[Listed records]

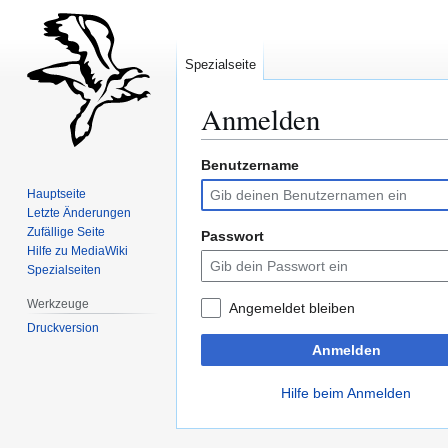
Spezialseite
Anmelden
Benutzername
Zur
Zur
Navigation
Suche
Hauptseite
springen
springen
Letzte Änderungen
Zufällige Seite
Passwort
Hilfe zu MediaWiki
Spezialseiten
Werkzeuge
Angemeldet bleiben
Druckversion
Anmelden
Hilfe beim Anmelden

[/Listed records]

* **Assigned task**: Word for word, restate the lines from the one holding "Angemeldet bleiben" to the last line of the records.

* **Your solution**:
Angemeldet bleiben
Druckversion
Anmelden
Hilfe beim Anmelden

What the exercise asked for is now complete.